Elle raconte qu’elle a revu son père l’été d’avant en Turquie, après plusieurs années.« On est allé dans un restaurant, on a choisi le restaurant le plus cher avec ma sœur (elle rit) et alors là on a pris la table du milieu, celle que tout le monde voyait le mieux tu vois, et alors on lui a dit tout ce qu’on pensait ! Enfin, moi surtout. AAAh ! J’étais énervée ! Je me suis déchargée !!!! Ahhh ! Mais vraiment !!!! (Elle rit) Ah mais, il était furieux, il voulait plus me voir, après, il supportait plus…euh, il dit… à tel point que, après, il avait appelé ma mère pour l’engueuler parce qu’on était mal élevées… il voulait nous enlever son nom, enfin, euh… vraiment… alors euh, bon. Après, bon, on a quand même arrangé les choses, parce qu’il nous avait donné de l’argent, alors…nous on avait dit bon : ben puisqu’il ne veut pas qu’on ai le même nom que lui, ben on ne veut pas de son argent, donc on est allées retrouver son hôtel, on a fait tous les hôtels de l’autre village pour le retrouver, et on a discuté avec lui, et puis… bon, comme ça on a décidé de passer une journée ensemble après…»’

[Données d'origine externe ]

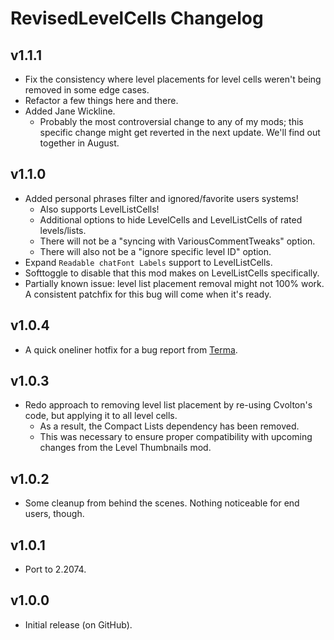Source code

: # RevisedLevelCells Changelog
## v1.1.1
- Fix the consistency where level placements for level cells weren't being removed in some edge cases.
- Refactor a few things here and there.
- Added Jane Wickline.
  - Probably the most controversial change to any of my mods; this specific change might get reverted in the next update. We'll find out together in August.
## v1.1.0
- Added personal phrases filter and ignored/favorite users systems!
  - Also supports LevelListCells!
  - Additional options to hide LevelCells and LevelListCells of rated levels/lists.
  - There will not be a "syncing with VariousCommentTweaks" option.
  - There will also not be a "ignore specific level ID" option.
- Expand `Readable chatFont Labels` support to LevelListCells.
- Softtoggle to disable that this mod makes on LevelListCells specifically.
- Partially known issue: level list placement removal might not 100% work. A consistent patchfix for this bug will come when it's ready.
## v1.0.4
- A quick oneliner hotfix for a bug report from [Terma](https://github.com/Termantita).
## v1.0.3
- Redo approach to removing level list placement by re-using Cvolton's code, but applying it to all level cells.
  - As a result, the Compact Lists dependency has been removed.
  - This was necessary to ensure proper compatibility with upcoming changes from the Level Thumbnails mod.
## v1.0.2
- Some cleanup from behind the scenes. Nothing noticeable for end users, though.
## v1.0.1
- Port to 2.2074.
## v1.0.0
- Initial release (on GitHub).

Ainsi, pour Nadège, le don d’argent n’est possible que si son père reconnaît sa paternité et surtout sa descendance. Autrement dit, toutes ces années où il n’a pas versé de pension étaient d’une certaine façon des années où il ne les reconnaissait pas comme ses filles. En même temps, dans ce cas de figure, parler de cet argent c’est en définitive se donner l’occasion de redéfinir les liens. Mais finalement, remarquons que ce n’est pas parce qu’il y a don d’argent qu’il y a relation, mais au contraire, parce qu’il y a relation que le don financier est acceptable.

Pour Belle aussi, l’argent paternel arrive quand la relation commence à être restaurée :

‘Belle, 23 ans, en Deug d’histoire de l’art, parents séparés quand elle avait 3 ans. Elle vit chez sa mère.
Après avoir expliqué que son père n’a jamais versé de pension parce qu’il soupçonnait la mère de Belle d’utiliser l’argent pour elle :
« Ta mère n’a jamais essayé d’avoir de l’argent…
B. Non. Non, elle s’est débrouillée par elle-même. Elle faisait deux boulots jusqu’à ce qu’elle rencontre mon beau-père, et sinon, elle n’a jamais eu d’argent de papa. C’est pas possible. Maintenant, par contre… si, il a… ma première année de fac, c’est elle qui l’a financée, par contre ma deuxième année de fac, mon père m’a fait : « ben tiens, c’est pour ton année de fac, y’a mille balles. » Oh, j’ai halluciné !! Oh !!! On est tombé des nues, j’ai dit à maman : tiens, c’est pour l’année de fac, c’est à toi que ça revient puisque c’est toi qu’a financé au départ, donc euh…. Elle a regardé, elle a fait : « hou ! Qu’est-ce qui lui arrive ? » C’était vraiment miraculeux, là ! » ’

Son père est en effet de plus en plus présent depuis quelques années et ils se voient régulièrement, il lui fait des cadeaux. En même temps, le fait qu’elle compare les 1000 francs (150 euros) donnés à une pension alimentaire susceptible de financer une année universitaire montre que le geste est important, alors que la réalité de la somme l’est peu ! Donc là aussi, le don financier vient entériner symboliquement une reconnaissance d’une relation de filiation.

L’argent apparaît à ce titre comme un élément de plus, dépendant des autres. La reconnaissance de la filiation, du lien entre le père et le jeune adulte, rend possible le transfert d’argent entre les deux générations. Il est objet de conflit, mais pour ces jeunes adultes principalement dans sa fonction symbolique.